**What to work on**
• 1. List every item in the insulin pump passage that carries a reference number, giving each item with its number.
• 2. Copy everything in the insulin pump passage from "Infusion set 18 may include" down to "fat of patient 12.".

Exercise passage section start

Insulin pump 14 may be a relatively small device that patient 12 can place in different locations. For instance, patient 12 may clip insulin pump 14 to the waistband of pants worn by patient 12. In some examples, to be discreet, patient 12 may place insulin pump 14 in a pocket. In general, insulin pump 14 can be worn in various places, and patient 12 may place insulin pump 14 in a location based on the particular clothes patient 12 is wearing.

To deliver insulin, insulin pump 14 includes one or more reservoirs (e.g., two reservoirs). A reservoir may be a plastic cartridge that holds up to N units of insulin (e.g., up to 300 units of insulin) and is locked into insulin pump 14. Insulin pump 14 may be a battery-powered device that is powered by replaceable and/or rechargeable batteries.

Tubing 16 may connect at a first end to a reservoir in insulin pump 14 and may connect at a second end to infusion set 18. Tubing 16 may carry the insulin from the reservoir of insulin pump 14 to patient 12. Tubing 16 may be flexible, allowing for looping or bends to minimize concern of tubing 16 becoming detached from insulin pump 14 or infusion set 18 or concern of tubing 16 breaking.

Infusion set 18 may include a thin cannula that patient 12 inserts into a layer of fat under the skin (e.g., subcutaneous connection). Infusion set 18 may rest near the stomach of patient 12. The insulin may travel from the reservoir of insulin pump 14, through tubing 16, through the cannula in infusion set 18, and into patient 12. In some examples, patient 12 may utilize an infusion set insertion device. Patient 12 may place infusion set 18 into the infusion set insertion device, and with a push of a button on the infusion set insertion device, the infusion set insertion device may insert the cannula of infusion set 18 into the layer of fat of patient 12, and infusion set 18 may rest on top of the skin of the patient with the cannula inserted into the layer of fat of patient 12.

Exercise passage section end
Data records section start

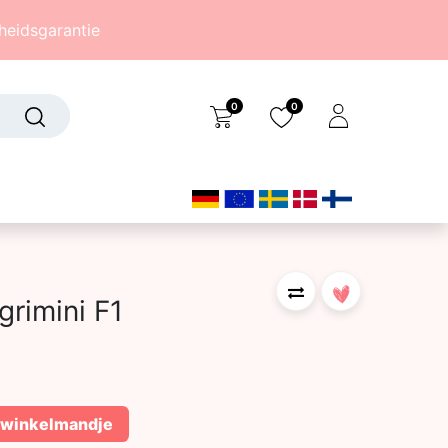
eidsgarantie
0
0
Over ons
(242)
rimini F1
 winkelmandje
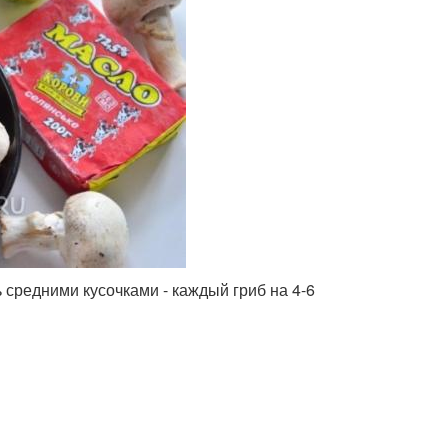
средними кусочками - каждый гриб на 4-6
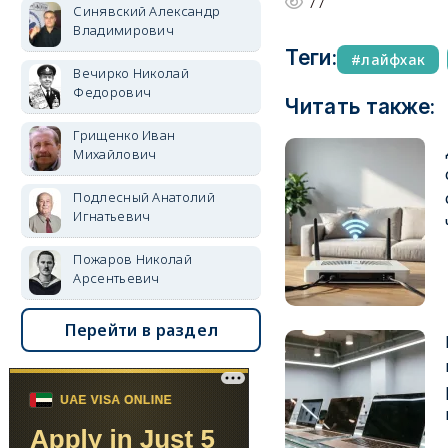
77
Синявский Александр
Владимирович
Теги:
лайфхак
Вечирко Николай
Федорович
Читать также:
Грищенко Иван
Михайлович
Подлесный Анатолий
Игнатьевич
Пожаров Николай
Арсентьевич
Перейти в раздел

Data records section end

**Expected outputs**
• 1. patient 12, insulin pump 14, tubing 16, infusion set 18

• 2.
Infusion set 18 may include a thin cannula that patient 12 inserts into a layer of fat under the skin (e.g., subcutaneous connection). Infusion set 18 may rest near the stomach of patient 12. The insulin may travel from the reservoir of insulin pump 14, through tubing 16, through the cannula in infusion set 18, and into patient 12. In some examples, patient 12 may utilize an infusion set insertion device. Patient 12 may place infusion set 18 into the infusion set insertion device, and with a push of a button on the infusion set insertion device, the infusion set insertion device may insert the cannula of infusion set 18 into the layer of fat of patient 12, and infusion set 18 may rest on top of the skin of the patient with the cannula inserted into the layer of fat of patient 12.